É verdade que muitos livros me marcaram. No entanto, até hoje é (ao menos está) insuperável a impressão que me causou Crônica da casa assassinada (1958). Admirador que sou das estripulias formais do Faulkner (inevitável comparação), foi irresistível quando me deparei com aquele monumento polifônico que é Crônica da casa assassinada. Pois não só há invenção e conteúdo – aquele livro é de uma poesia que me encanta.

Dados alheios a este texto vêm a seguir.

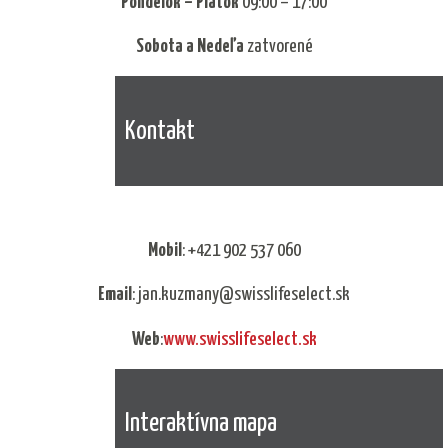
Pondelok – Piatok
09:00 – 17:00
Sobota a Nedeľa
zatvorené
Kontakt
Mobil
: +421 902 537 060
Email
: jan.kuzmany@swisslifeselect.sk
Web
:
www.swisslifeselect.sk
Interaktívna mapa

Utilizo a poesia em termos amplos. É possível reparar que cada capítulo, na verdade cada frase, palavra, cada detalhe foi pensado e repensado e escrito e reescrito. O que me impressiona é o cuidado formal e a liberdade lírica do Lúcio Cardoso naquele livro. E nesse ponto faço uma digressão (e outra inevitável comparação) importante: é fato que também sou obcecado por Lavoura Arcaica, do Raduan Nassar. E compará-los seria besteira, pois cada livro tem seu momento na vida das pessoas. Mas queria destacar que, se ambos possuem o equilíbrio entre forma e liberdade, por vezes o Lúcio me captura maior atenção por sua capacidade de estruturação e articulação de enredo. Quer dizer, se a história do Raduan é uma espécie de recuperação da parábola bíblica do retorno do filho pródigo, o enredo de Lúcio é multifacetado, tentando dar conta de uma ruína que encontra metáfora na fazenda dos Menezes justamente para expor a ruína não apenas de uma família, mas de um momento histórico.

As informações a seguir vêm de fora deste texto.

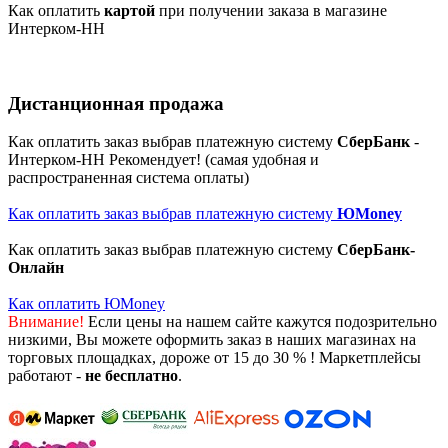
Как оплатить
картой
при получении заказа в магазине
Интерком-НН
Дистанционная продажа
Как оплатить заказ выбрав платежную систему
СберБанк
-
Интерком-НН Рекомендует! (самая удобная и
распространенная система оплаты)
Как оплатить заказ выбрав платежную систему
ЮMoney
Как оплатить заказ выбрав платежную систему
СберБанк-
Онлайн
Как оплатить ЮMoney
Внимание!
Если цены на нашем сайте кажутся подозрительно
низкими, Вы можете оформить заказ в наших магазинах на
торговых площадках, дороже от 15 до 30 % ! Маркетплейсы
работают -
не бесплатно
.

Não estou criando competições tampouco declarando superioridade de um autor em relação a outro. Quero apenas colocar o que há de encantador (dentre tantos outros elementos) na obra de Lúcio Cardoso, uma vez que Raduan Nassar está amplamente divulgado por esses tempos. E, ademais, sou a favor de que livros sejam lidos, principalmente livros que, apesar do calibre, ficam esquecidos pelos cantos empoeirados do tempo. Não – não estou numa catequização de leitores. Talvez de literatura, mas não de leitores. Mas, acima de tudo, gosto de compartilhar as coisas que admiro.

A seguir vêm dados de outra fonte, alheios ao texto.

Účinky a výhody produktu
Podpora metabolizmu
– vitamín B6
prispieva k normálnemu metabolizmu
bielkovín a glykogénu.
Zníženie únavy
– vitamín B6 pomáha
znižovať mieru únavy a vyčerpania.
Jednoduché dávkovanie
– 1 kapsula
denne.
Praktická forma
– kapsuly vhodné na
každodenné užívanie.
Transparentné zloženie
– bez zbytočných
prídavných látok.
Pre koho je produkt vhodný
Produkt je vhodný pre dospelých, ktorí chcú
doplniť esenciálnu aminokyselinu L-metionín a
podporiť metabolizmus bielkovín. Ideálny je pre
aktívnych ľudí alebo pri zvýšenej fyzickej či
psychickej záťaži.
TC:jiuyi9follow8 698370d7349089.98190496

Minha admiração estava mais que declarada quando escrevi o conto Nina amanhã, que, como disse, é livremente inspirado na personagem vértice do Crônica da casa assassinada. Lembro-me, no entanto, de um evento anterior, pelos idos de 2008, quando foi realizada a solenidade do Prêmio Sesc de Literatura, que eu havia ganho na categoria de contos com meu livro Beijando Dentes. A situação era ímpar: de repente aquelas histórias que eu escrevia no silêncio do meu quarto não só tinham virado livro como me colocaram sentado no auditório da ABL em frente a um público, ao qual eu deveria dizer algumas palavras. Em meio ao nervosismo, tropecei em palavras, esqueci agradecimentos, mas acabei por citar meus autores favoritos, que, afinal, eram minhas companhias até aquele momento. Dentre eles, Lúcio Cardoso. A paraninfo (por assim dizer) da premiação daquele ano era a Nélida Piñon, que, ao final, me procurou para se dizer encantada com o fato de alguém tão jovem conhecer a obra do Lúcio.
Da rápida conversa com a Nélida, que deu concretude a um autor que para mim existia apenas enquanto livro, recupero a sensação de perda que decorre: após um derrame cerebral que o impediu de continuar escrevendo, Lúcio confessou a angústia que sentia por ter tantos livros na cabeça e não poder coloca-los no papel. Angústia que, como leitor, compartilho. Uma pena. Em 1968, seis anos após esse AVC, Lúcio morreu. Mas eis a magia da literatura: seus livros ficaram.